• [Предложенный отрывок]
%%

Из зрелища революции или крупного социального кризиса, из крупных социальных или исторических событий можно извлечь столько же, сколько из простой любовной истории. И, наоборот, из простой любовной истории можно извлечь не меньше, чем из крупных кризисов в истории человечества. В целом произведение Пруста говорит нам о том, что можно взять произвольно маленький кусок человеческой жизни и увидеть в нем всю жизнь человечества во всех ее сплетениях, что, конечно, соответствует принципу "вечного настоящего".

Превращая жизнь собственного сознания в материал искусства, Марсель Пруст сознательно и бессознательно исходил из идеи подобия: самые великие и значительные события истории состоят из тех же элементов, из которых состоят наши темные и скромные жизни. Чем глубже каждый постигает самого себя, тем лучше он понимает историю.

Искусство, поэзия — окна в мир, ибо великие книги суть души их творцов, плоды воспроизводства жизни, глубин жизни:

То, что для нас делает тела (мысли) поэтов прозрачными и позволяет нам увидеть их душу, — это не есть их глаза, не есть события их жизни, а есть их книги, в которых как раз есть то, что от их души содержится, от их инстинктивного желания, которое хотело увековечить себя и которое отделилось от них, чтобы пережить их бренность.

Для Пруста литература становится областью взаимодействия субъективностей, новым способом человеческого существования, для которого приоритетны формы сознания, а не вещи. Не случайно именно у него Симона де Бовуар, по ее собственному признанию, училась тому, что подлинную эстетическую значимость реальность обретает лишь тогда, когда преломляется в конкретном и индивидуальном человеческом сознании.

Мне представляется, что самое важнее у Пруста — школа самоосознания личности. Человека никто не учит осознанию собственной самости и, как выясняется, многие, может быть, большинство людей проходит по жизни, не разу не задумавшись о том, что они собой представляют, в чем особость их индивидуальности, просто, кто я есть. Пруст — это Великая Школа самоосознания, внутренней жизни, преломления мира в зеркале души.

%%

Записи из набора данных
%%

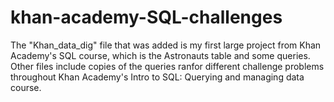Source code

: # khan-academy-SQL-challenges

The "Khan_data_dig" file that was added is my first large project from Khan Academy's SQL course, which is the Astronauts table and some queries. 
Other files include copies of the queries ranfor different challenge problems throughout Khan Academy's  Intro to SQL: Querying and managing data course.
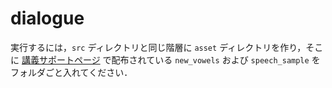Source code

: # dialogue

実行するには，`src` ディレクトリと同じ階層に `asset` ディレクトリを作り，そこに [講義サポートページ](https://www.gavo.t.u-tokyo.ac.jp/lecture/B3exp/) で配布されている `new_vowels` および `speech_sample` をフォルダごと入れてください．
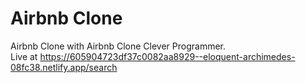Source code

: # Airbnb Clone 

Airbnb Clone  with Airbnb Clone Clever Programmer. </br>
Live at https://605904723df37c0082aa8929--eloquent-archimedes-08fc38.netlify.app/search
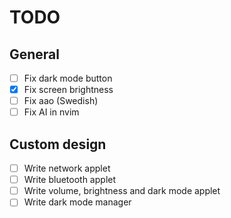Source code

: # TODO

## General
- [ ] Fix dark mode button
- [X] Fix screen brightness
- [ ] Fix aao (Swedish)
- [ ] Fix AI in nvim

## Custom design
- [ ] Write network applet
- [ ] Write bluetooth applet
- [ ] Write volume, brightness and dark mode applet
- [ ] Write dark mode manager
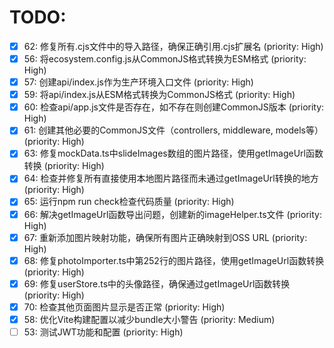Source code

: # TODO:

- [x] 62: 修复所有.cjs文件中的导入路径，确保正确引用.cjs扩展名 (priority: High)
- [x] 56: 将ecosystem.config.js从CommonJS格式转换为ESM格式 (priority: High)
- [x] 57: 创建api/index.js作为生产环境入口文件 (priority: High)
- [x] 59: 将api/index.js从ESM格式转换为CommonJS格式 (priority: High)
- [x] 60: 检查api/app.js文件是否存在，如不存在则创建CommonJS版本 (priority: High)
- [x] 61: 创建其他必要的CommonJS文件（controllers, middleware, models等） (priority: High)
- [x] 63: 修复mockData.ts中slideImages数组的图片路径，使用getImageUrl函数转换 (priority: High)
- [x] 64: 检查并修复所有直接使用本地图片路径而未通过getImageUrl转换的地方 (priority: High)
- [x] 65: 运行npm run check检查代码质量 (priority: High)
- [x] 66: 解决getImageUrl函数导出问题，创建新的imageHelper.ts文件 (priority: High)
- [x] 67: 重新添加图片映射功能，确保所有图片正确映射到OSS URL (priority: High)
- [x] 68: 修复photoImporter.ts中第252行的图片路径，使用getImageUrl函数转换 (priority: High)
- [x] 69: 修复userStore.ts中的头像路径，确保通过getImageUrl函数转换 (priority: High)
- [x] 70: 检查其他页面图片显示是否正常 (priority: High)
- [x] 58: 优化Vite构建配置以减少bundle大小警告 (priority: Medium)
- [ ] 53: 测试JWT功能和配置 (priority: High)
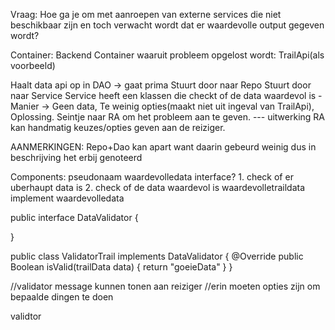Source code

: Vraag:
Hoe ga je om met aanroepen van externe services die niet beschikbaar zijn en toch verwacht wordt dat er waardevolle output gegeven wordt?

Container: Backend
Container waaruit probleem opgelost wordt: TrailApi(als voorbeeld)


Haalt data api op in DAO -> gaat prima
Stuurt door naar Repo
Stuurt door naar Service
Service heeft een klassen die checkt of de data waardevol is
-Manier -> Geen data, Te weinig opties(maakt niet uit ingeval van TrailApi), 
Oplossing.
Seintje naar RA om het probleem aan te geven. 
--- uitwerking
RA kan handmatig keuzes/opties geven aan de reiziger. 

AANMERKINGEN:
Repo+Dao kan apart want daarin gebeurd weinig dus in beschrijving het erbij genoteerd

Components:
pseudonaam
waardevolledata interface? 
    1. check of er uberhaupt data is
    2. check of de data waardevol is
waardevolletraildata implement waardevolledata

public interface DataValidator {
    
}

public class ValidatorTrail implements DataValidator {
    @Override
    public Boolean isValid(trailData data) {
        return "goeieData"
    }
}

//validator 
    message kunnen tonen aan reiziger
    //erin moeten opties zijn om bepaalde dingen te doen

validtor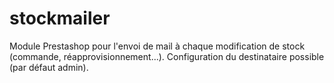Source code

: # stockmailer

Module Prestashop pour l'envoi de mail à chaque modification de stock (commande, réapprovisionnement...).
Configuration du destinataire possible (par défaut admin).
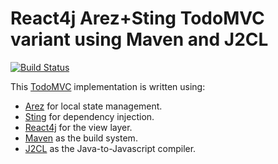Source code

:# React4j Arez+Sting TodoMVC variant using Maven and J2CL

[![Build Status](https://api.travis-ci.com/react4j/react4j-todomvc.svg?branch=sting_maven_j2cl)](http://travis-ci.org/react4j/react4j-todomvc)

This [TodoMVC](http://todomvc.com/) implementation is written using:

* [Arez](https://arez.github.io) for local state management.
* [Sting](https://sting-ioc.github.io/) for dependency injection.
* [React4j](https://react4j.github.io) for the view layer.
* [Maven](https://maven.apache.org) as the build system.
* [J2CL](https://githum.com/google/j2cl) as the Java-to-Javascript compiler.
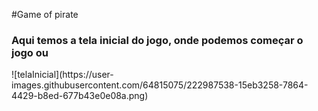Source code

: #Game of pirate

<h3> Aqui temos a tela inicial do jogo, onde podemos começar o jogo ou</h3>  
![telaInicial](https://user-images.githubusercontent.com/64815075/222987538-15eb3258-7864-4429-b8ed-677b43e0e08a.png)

%%

• [Что нужно сделать]
1. Перепишите из отрывка о Прусте текст от слов «То, что для» до слов «индивидуальном человеческом сознании.».
2. Чему, по ее собственному признанию, училась у Пруста Симона де Бовуар согласно отрывку о Прусте?
3. В отрывке о Прусте есть предложение, которое начинается словами «Пруст — это Великая Школа». Перечислите все, школой чего назван Пруст в этом предложении.

• [Ответы к заданиям]
1.
То, что для нас делает тела (мысли) поэтов прозрачными и позволяет нам увидеть их душу, — это не есть их глаза, не есть события их жизни, а есть их книги, в которых как раз есть то, что от их души содержится, от их инстинктивного желания, которое хотело увековечить себя и которое отделилось от них, чтобы пережить их бренность.

Для Пруста литература становится областью взаимодействия субъективностей, новым способом человеческого существования, для которого приоритетны формы сознания, а не вещи. Не случайно именно у него Симона де Бовуар, по ее собственному признанию, училась тому, что подлинную эстетическую значимость реальность обретает лишь тогда, когда преломляется в конкретном и индивидуальном человеческом сознании.

2. Тому, что подлинную эстетическую значимость реальность обретает лишь тогда, когда преломляется в конкретном и индивидуальном человеческом сознании.

3. Самоосознания; внутренней жизни; преломления мира в зеркале души.